One of the questions was “what would you like Africa to be in 2060” elicited responses that, just a few years ago, might have been looked upon as a joke. But many of these projections may not seem so ridiculous. Artist Yinka Shonibare provided a lot of amusement when he said (rather tongue in cheek) that in the year 2060 he would like Africa to have their very own Bono organizing a Make Poverty History concert to aid Europe.
Artists Chris Ofili studied at the Chelsea School of art and has been able to incorporate experiences in Africa with his experiences in the UK. In his painting entitled No Woman No Cry (1998) Ofili mounts his painting on two dried, varnished lumps of elephant dung, a third is used as the pendant of the necklace. (Pic insert painting women) In this way Ofili takes from the ritual tradition and creates something new in a different context, while still alluding to his own heritage. Ofili reorders our perception of what constitutes contemporary art within an African world view. Ofili won the Turner Prize and in 2003 he was selected to represent Britain at the Venice Biennale of that year, where his work for the British Pavilion was done in collaboration with the architect David Adjaye.

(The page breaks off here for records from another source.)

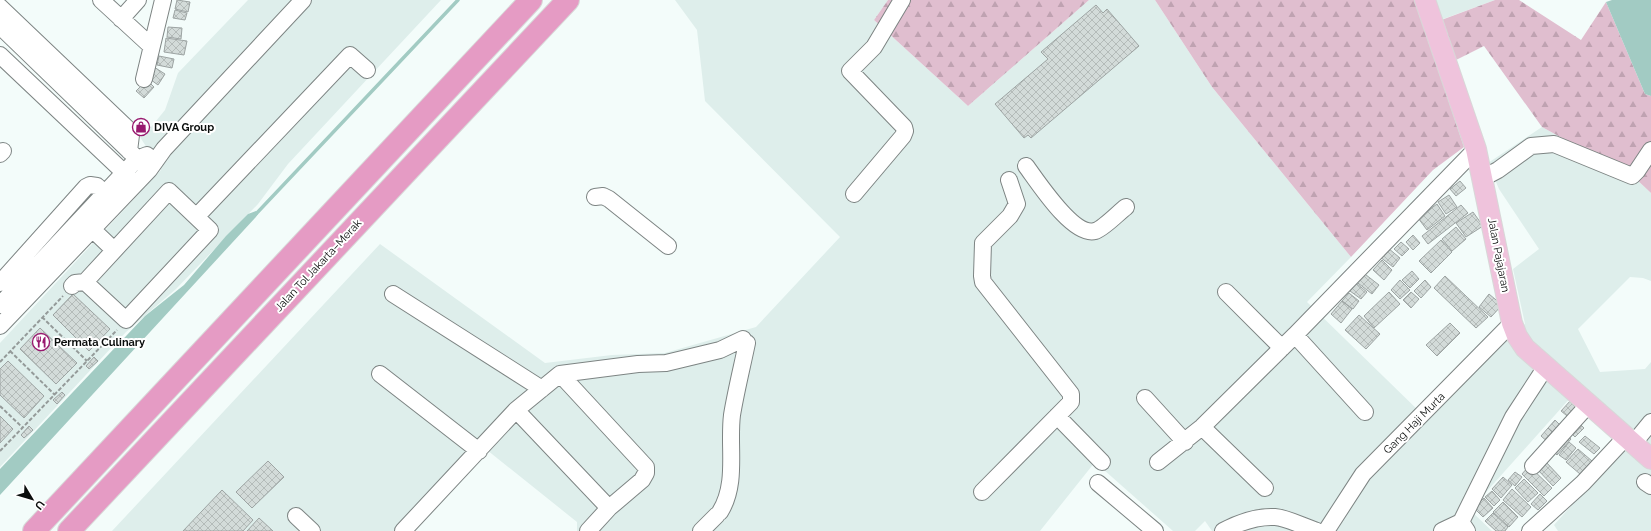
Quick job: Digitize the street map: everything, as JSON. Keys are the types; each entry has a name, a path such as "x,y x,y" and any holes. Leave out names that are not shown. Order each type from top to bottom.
{"highway":[{"path":"34,531 531,0"},
{"name":"Jalan Tol Jakarta–Merak","path":"68,531 568,0"}],"main road":[{"name":"Jalan Pajajaran","path":"1425,0 1476,149 1512,323 1517,336 1525,348 1545,368 1651,459"}],"street":[{"path":"101,0 124,16"},
{"path":"113,0 124,16 151,46"},
{"path":"124,16 138,0"},
{"path":"144,79 163,0"},
{"path":"0,305 105,194 130,178 149,170 164,149 303,0"},
{"path":"854,194 903,136 905,131 904,126 850,71 874,47 902,0"},
{"path":"0,7 129,130 133,155 130,178 92,230 0,326"},
{"path":"0,26 149,170"},
{"path":"0,55 130,178"},
{"path":"197,216 350,55 367,70"},
{"path":"1483,178 1532,146 1554,144 1632,176 1651,150"},
{"path":"133,155 164,149"},
{"path":"1158,462 1202,427 1295,335 1476,149"},
{"path":"1026,166 1057,207 1075,226 1081,230 1090,232 1097,231 1126,207"},
{"path":"982,492 1071,402 1071,394 982,279 983,242 1010,216 1017,204 1009,180"},
{"path":"0,282 86,187 90,185 97,186 105,194"},
{"path":"169,192 197,216 210,230 126,320 79,284 114,250 169,192"},
{"path":"595,197 603,196 609,199 668,246"},
{"path":"92,230 114,250"},
{"path":"1226,292 1282,348"},
{"path":"393,294 542,389"},
{"name":"Gang Haji Murta","path":"1326,531 1363,474 1512,323"},
{"path":"1295,335 1365,412"},
{"path":"403,531 516,410 560,374 638,364 666,363 720,350 745,341 732,416 730,485 725,504 701,531"},
{"path":"1442,531 1464,526 1512,418 1545,368"},
{"path":"380,374 479,451"},
{"path":"560,374 646,467 646,473 642,480 609,508 588,531"},
{"path":"1145,398 1185,442"},
{"path":"1533,466 1588,405"},
{"path":"516,410 609,508"},
{"path":"1057,416 1102,462"},
{"path":"1530,531 1651,422"},
{"path":"1202,427 1265,488"},
{"path":"1098,483 1155,531"},
{"path":"296,516 312,531"},
{"path":"1230,530 1258,518 1276,517 1317,531"}],"path":[{"path":"0,362 42,318 79,284"},
{"path":"42,318 87,361"},
{"path":"0,451 126,320"},
{"path":"10,351 54,394"},
{"path":"0,406 22,428"}],"shaded area":[{"path":"248,0 441,0 288,164 258,204 176,289 126,332 0,467 0,343 161,170 140,137 152,126 165,110 178,73"},
{"path":"675,0 888,0 874,20 968,106 1089,0 1155,0 1212,87 1351,257 1307,302 1423,415 1471,359 1525,324 1513,269 1539,249 1499,189 1488,163 1542,127 1635,178 1651,193 1651,281 1643,278 1630,277 1578,329 1600,372 1645,369 1651,362 1651,531 1558,531 1554,525 1626,445 1572,396 1470,510 1492,531 1212,531 1205,521 1195,531 1173,531 1095,462 1040,531 577,531 577,522 487,450 403,531 112,531 380,244 545,363 612,355 665,353 756,327 840,237 705,101 697,30"},
{"path":"1418,0 1495,0 1427,25"},
{"path":"1612,0 1651,0 1651,96 1645,94 1606,2"},
{"path":"256,211 258,214 255,218 0,495 0,469 145,316 184,285 226,236 248,214"}],"green space":[{"path":"888,0 1089,0 968,106 874,20"},
{"path":"1155,0 1418,0 1428,25 1495,0 1519,0 1581,40 1606,2 1645,94 1651,96 1651,193 1635,178 1542,127 1484,46 1438,69 1464,147 1433,170 1351,257 1212,87"}],"building":[{"path":"177,0 190,2 188,12 175,9"},
{"path":"1096,5 1103,13 1107,9 1139,46 1031,138 1028,135 1024,138 995,104 1048,59 1041,52"},
{"path":"175,10 187,13 185,20 173,18"},
{"path":"168,27 182,28 181,39 167,37"},
{"path":"166,38 187,41 184,55 164,52"},
{"path":"159,56 174,59 172,68 157,65"},
{"path":"154,67 165,74 158,85 147,77"},
{"path":"147,80 154,87 144,98 136,91"},
{"path":"1460,181 1466,188 1456,196 1450,189"},
{"path":"1449,195 1457,207 1446,214 1438,202"},
{"path":"1437,204 1445,216 1427,230 1418,218"},
{"path":"1461,205 1468,213 1428,244 1422,236"},
{"path":"1473,212 1483,226 1466,237 1456,223"},
{"path":"1456,227 1466,239 1452,251 1442,239"},
{"path":"1413,235 1420,243 1413,250 1406,242"},
{"path":"1441,240 1452,252 1431,273 1419,261"},
{"path":"1401,242 1409,249 1402,256 1394,249"},
{"path":"1388,248 1400,258 1393,267 1380,257"},
{"path":"1382,260 1392,270 1384,280 1373,270"},
{"path":"1361,271 1379,285 1372,294 1354,280"},
{"path":"1412,271 1419,279 1410,288 1402,280"},
{"path":"1445,276 1488,317 1476,328 1434,288"},
{"path":"1400,280 1410,290 1400,299 1391,290"},
{"path":"1425,280 1431,287 1421,298 1414,291"},
{"path":"1356,283 1367,292 1361,299 1350,291"},
{"path":"1389,292 1400,304 1374,328 1364,316"},
{"path":"1411,292 1419,299 1411,308 1403,300"},
{"path":"1349,293 1359,301 1353,309 1342,301"},
{"path":"73,294 110,329 89,351 53,315"},
{"path":"1489,294 1502,305 1491,317 1479,307"},
{"path":"1342,301 1352,309 1341,323 1331,314"},
{"path":"1359,315 1380,334 1366,349 1345,330"},
{"path":"1450,323 1460,333 1437,356 1426,345"},
{"path":"40,328 77,363 56,384 20,349"},
{"path":"94,357 98,361 89,369 86,366"},
{"path":"8,361 44,396 24,418 0,395 0,369"},
{"path":"62,392 65,395 57,404 53,400"},
{"path":"1571,400 1581,409 1572,420 1561,411"},
{"path":"0,416 13,429 0,443"},
{"path":"1555,420 1564,429 1557,436 1548,428"},
{"path":"1576,420 1584,428 1575,437 1568,430"},
{"path":"29,426 33,430 24,438 21,435"},
{"path":"1548,428 1557,436 1550,444 1541,436"},
{"path":"1563,433 1571,439 1557,455 1550,448"},
{"path":"1585,436 1600,448 1594,454 1579,442"},
{"path":"1569,442 1576,448 1566,460 1559,455"},
{"path":"1578,449 1592,461 1580,474 1566,462"},
{"path":"268,461 284,477 252,508 236,492"},
{"path":"1546,462 1561,478 1553,486 1538,470"},
{"path":"1529,466 1552,488 1544,496 1522,474"},
{"path":"1515,472 1522,477 1515,486 1508,480"},
{"path":"1503,477 1512,485 1501,498 1492,489"},
{"path":"1524,479 1538,493 1528,502 1515,488"},
{"path":"1512,489 1531,507 1522,517 1503,500"},
{"path":"222,490 253,520 243,531 183,531"},
{"path":"1492,491 1500,500 1494,506 1485,497"},
{"path":"1540,494 1547,501 1538,510 1531,504"},
{"path":"1484,498 1493,508 1483,517 1474,508"},
{"path":"1503,502 1518,517 1509,527 1493,512"},
{"path":"1493,513 1508,527 1505,531 1496,531 1485,521"},
{"path":"259,518 273,531 247,531"}],"waterway":[{"path":"254,216 458,0"}],"place":[{"name":"DIVA Group","path":"141,127"},
{"name":"Permata Culinary","path":"41,342"}]}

El Anatsui is another beacon in contemporary African art. He graduated from Kumasi University of Science and Technology with degrees in art and art education that focused primarily on European traditions. El Anatsui later turned his attention to African aesthetics. Anatsui is Professor of Sculpture and Head of Fine and Applied Arts at the University of Nigeria, Nsukka, and strongly support the artistic freedom and promotion of the role of arts in local development. In his piece Taago (2006) (Pic insert men holding large fabric tapestry) he suggest a kind of cultural pluralism, a total art to which people throughout the world can respond in many different ways. In his sculptures El Anatsui experiments with local symbolic vocabularies, forms and materials and as a result has developed an open busy and eclectic approach to African Art. At the core of his work is an understanding of the strength, beauty and dynamism of African oral history. His work examines the notion of kingship, leadership, power, politics, religion, history and trade and these areas are touched upon in almost every way. The suggest is that there is so much more at state here, so much more to share than we perceive at first glance.
Author Ben Okri in his best seller The Famished Road describes “a wonderful spirit word embedded in the beginnings of time”. It is this sense of history that still has importance and yet so much has changed since then which brings new voices and new stories. Artist Dennis Morris a British born photographer in his exhibition for black history month in October 09 explored in his work what it was like for him growing up in Hackney, East London. Morris’s work could be said has its roots in traditional Africa in the form of storytelling, experiences that have passed down through the generations, which are retold and remade in different contexts as time goes by.
Since there is no ‘one’ African Art, but many, perhaps the solution is that we need more exhibitions from distinctively different voices. Art should involve movement, growth and a readiness to engage with new ideas as well as the confidence to draw upon the traditions on which art was founded. We can in this way begin to appreciate the creative god given gifts each has to offer.